When parents in Virginia determine that they can no longer live together, it’s often children who are affected most. Fortunately, there are some steps that parents who are still able to remain civil toward one another can take to protect their kids and make the transition to a two-household life less stressful.
While it’s not always easy for parents to remain entirely civil after untying the knot, children of divorce don’t need to hear tales of their other parent’s misdeeds. Kids also tend to appreciate being clearly told the divorce wasn’t their fault to help ease lingering feelings of guilt. Honestly is important although there is such a thing as sharing too many details, especially painful or uncomfortable ones. Furthermore, children of all ages often benefit from being able to show affection openly for both parents while also being able to talk about enjoyable experiences they have during visits.
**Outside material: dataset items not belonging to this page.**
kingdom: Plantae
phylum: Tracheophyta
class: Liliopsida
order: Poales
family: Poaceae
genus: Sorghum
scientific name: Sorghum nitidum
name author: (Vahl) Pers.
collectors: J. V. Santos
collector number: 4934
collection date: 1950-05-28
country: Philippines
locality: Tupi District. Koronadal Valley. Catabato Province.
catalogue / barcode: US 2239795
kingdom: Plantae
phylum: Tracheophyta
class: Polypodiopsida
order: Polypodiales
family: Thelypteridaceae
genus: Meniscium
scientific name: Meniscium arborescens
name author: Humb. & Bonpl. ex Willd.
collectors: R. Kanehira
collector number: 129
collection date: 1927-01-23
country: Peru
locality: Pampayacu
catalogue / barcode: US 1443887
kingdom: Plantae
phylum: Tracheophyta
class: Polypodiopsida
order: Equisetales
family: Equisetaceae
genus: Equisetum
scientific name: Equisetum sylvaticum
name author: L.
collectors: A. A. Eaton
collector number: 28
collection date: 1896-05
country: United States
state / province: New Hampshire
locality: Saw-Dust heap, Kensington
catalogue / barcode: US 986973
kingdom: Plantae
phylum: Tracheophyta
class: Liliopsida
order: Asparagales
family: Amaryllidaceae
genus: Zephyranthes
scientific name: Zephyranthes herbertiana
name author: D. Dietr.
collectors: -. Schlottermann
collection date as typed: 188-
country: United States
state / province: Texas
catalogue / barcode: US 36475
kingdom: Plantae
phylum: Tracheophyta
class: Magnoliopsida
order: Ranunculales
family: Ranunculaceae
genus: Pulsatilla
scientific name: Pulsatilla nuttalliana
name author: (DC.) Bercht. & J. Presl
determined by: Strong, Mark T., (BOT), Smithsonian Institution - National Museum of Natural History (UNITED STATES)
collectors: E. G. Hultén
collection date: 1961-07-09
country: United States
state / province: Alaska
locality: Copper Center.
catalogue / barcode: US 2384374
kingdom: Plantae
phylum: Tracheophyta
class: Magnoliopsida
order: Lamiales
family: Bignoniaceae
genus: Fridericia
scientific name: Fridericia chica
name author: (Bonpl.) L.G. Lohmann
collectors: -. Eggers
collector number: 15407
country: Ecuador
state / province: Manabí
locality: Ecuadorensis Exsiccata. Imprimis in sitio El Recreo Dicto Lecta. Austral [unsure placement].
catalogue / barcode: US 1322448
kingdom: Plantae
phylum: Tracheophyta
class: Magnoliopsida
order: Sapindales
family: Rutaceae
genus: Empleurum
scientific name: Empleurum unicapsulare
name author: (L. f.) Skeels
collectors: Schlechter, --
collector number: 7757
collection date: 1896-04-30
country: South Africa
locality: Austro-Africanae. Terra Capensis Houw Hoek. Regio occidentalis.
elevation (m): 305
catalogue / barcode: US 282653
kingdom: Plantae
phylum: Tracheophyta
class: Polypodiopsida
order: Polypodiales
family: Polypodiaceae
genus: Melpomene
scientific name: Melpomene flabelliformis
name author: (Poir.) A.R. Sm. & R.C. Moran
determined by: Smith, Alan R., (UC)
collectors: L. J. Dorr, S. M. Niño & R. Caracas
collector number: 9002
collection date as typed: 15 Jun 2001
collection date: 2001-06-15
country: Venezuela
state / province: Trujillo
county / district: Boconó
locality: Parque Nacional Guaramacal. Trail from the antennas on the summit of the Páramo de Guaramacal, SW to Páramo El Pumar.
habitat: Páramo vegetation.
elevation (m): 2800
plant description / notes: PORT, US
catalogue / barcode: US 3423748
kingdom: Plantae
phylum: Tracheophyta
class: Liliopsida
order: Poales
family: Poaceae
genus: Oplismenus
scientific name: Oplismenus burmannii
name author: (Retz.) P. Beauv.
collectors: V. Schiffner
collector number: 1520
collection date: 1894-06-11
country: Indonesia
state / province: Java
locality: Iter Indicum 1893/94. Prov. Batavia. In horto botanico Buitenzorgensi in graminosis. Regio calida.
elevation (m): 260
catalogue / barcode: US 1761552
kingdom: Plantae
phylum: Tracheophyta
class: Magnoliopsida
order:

It’s healthy for kids to be able to freely share their positive and negative emotions about their parents’ divorce without feeling like they have to be loyal to one parent or the other. Parents no longer living together are also reminded that children aren’t little adults; this means letting kids be kids by not turning to them as a source of post-divorce support or asking them to pass messages along. It can also be helpful if parents allow some reasonable flexibility with visitation schedules so that children can enjoy their various activities and interactions with friends.
Successful co-parenting requires some effort on the part of both parents. If disagreements arise, a divorce attorney may get involved if initial efforts to resolve issues aren’t effective. In order to avoid shaking things up even more for children, a lawyer may attempt to work out acceptable adjustments with an existing custody agreement, a co-parenting plan or visitation schedules.